» **Assignment**
Please set down the entire listing exactly.

» **Given records**
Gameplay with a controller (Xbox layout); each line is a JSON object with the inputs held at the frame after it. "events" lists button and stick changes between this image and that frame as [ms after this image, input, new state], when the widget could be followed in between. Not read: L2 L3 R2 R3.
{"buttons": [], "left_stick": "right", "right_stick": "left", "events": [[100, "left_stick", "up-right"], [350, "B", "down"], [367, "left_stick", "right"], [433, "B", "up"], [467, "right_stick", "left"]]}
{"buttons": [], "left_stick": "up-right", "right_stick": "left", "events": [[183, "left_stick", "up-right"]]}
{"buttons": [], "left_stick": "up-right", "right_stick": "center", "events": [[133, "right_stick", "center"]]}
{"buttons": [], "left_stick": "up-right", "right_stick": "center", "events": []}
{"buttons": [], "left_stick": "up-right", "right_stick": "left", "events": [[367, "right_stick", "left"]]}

» **Response area**
Gameplay with a controller (Xbox layout); each line is a JSON object with the inputs held at the frame after it. "events" lists button and stick changes between this image and that frame as [ms after this image, input, new state], when the widget could be followed in between. Not read: L2 L3 R2 R3.
{"buttons": [], "left_stick": "right", "right_stick": "left", "events": [[100, "left_stick", "up-right"], [350, "B", "down"], [367, "left_stick", "right"], [433, "B", "up"], [467, "right_stick", "left"]]}
{"buttons": [], "left_stick": "up-right", "right_stick": "left", "events": [[183, "left_stick", "up-right"]]}
{"buttons": [], "left_stick": "up-right", "right_stick": "center", "events": [[133, "right_stick", "center"]]}
{"buttons": [], "left_stick": "up-right", "right_stick": "center", "events": []}
{"buttons": [], "left_stick": "up-right", "right_stick": "left", "events": [[367, "right_stick", "left"]]}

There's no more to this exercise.